In the fall of 2020, my late husband purchased the Christmas tree of his dreams at a Lowes in Kingsland, GA. After a challenging year Rich looked forward to the joy of the holiday season he’d always loved.
We purchased that tree on a very warm southern September day. We’d moved from New Jersey to Georgia ten months earlier to a home with the ceiling height that would finally accommodate his seven foot pre-lit dream tree.
We truly enjoyed our first Christmas season in the South. That tree twinkled five ways each evening, showcased in a large sunburst window. During the day, it shimmered in the southern sunlight, so different from the cold holiday times of which we were so accustomed to in the North.
On our first holiday season here, a small black and white dog named Teddy napped under that tree. Steady Teddy as we called him had come into our lives in January 2013 as a foster and had never left. He’d always been such a good calm dog and had never posed a threat to this tree, or any others we’d had.
That holiday ended peacefully, and the tree was boxed up and stored for the next one. Little did we know there would be no “next” for Rich.

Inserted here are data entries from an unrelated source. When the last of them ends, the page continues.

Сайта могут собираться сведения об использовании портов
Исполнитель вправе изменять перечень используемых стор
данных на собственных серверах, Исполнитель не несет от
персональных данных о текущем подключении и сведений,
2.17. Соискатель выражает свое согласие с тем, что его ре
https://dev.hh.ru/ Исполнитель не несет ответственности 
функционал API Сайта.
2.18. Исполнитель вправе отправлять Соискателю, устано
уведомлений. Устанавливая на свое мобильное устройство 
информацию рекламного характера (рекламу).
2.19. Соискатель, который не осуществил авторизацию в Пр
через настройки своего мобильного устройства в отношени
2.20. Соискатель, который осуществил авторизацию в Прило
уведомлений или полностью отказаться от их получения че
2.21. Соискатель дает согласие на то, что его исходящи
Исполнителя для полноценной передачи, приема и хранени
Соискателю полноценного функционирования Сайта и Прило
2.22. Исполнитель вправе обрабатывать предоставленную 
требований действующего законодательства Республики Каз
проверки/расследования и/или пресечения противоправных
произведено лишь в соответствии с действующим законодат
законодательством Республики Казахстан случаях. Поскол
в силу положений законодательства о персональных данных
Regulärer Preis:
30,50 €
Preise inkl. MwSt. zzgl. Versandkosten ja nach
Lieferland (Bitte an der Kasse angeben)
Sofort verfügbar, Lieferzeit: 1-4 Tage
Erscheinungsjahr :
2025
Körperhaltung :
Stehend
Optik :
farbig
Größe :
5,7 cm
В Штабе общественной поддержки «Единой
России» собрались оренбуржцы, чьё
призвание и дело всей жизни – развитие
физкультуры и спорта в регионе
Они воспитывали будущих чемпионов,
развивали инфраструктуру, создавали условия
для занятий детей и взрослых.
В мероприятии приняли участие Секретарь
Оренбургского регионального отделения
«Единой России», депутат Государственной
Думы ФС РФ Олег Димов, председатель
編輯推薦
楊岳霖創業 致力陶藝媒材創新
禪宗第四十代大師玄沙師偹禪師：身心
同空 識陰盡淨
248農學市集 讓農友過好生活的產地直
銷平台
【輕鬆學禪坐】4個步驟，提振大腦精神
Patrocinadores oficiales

By the time the next decorating season arrived, Rich had only been gone for a month. At that time, my mother was living with me. Determined to act as if life would just go on, and the desire to make my mom’s holiday pleasant, I made it my business to retrieve and set up Rich’s tree. Using a ladder and some heavy tarps, I carefully lowered the heavy boxed tree on to the ground along with several containers of holiday items. Then I dragged that big box in to my home and began the process of celebrating my first Christmas without Rich.
But there was also a new “distraction”. A happy one. Within two weeks, I flew out to San Diego to fetch a fluff ball of a puppy I named Quint. He is named after Robert Shaw’s character to honor Rich’s favorite movie, JAWS. I wrote about Quint’s arrival in to my world in last Saturday’s post.
As much as I love that seven foot tree, this year I’ve opted for a small four foot artificial Douglas Fir tree purchased at the same Lowes as its larger cousin. It’s currently placed high up on a vintage pedestal table given to me by my late sister, Manette.
I’d come to love that big tree as Rich had. But after hearing about a tragedy that had occurred with a puppy who’d died after chewing through Christmas light wires I knew I had to adapt in how I handled this holiday in more ways than one. Rich was a dog-lover and I knew he’d understand.
Quint is the “mouthiest” dog I’ve ever had. A JAWS sequel, with a dash of Stephen King’s CUJO could be written around him. Although sweet and charming, his scissor-sharp little teeth have a way of destroying anything lying in his path. Last year, his puppy curiosity brought him under that tree every free moment he got. This year, he has doubled his size and he still feels the need to chew on anything he can reach. His keen interest in wires has definitely influenced this year’s decorative choices. And I can live with that.
Two years ago with Rich and Teddy still here, all was right in the world. There were no clues about their imminent illnesses and passings. But in order to live a happy life and honor the lives of those no longer with us, we have to adapt, during ordinary times and especially during those times of the year that make us stop and reflect. Then we realize that all can still be well in the world when we do.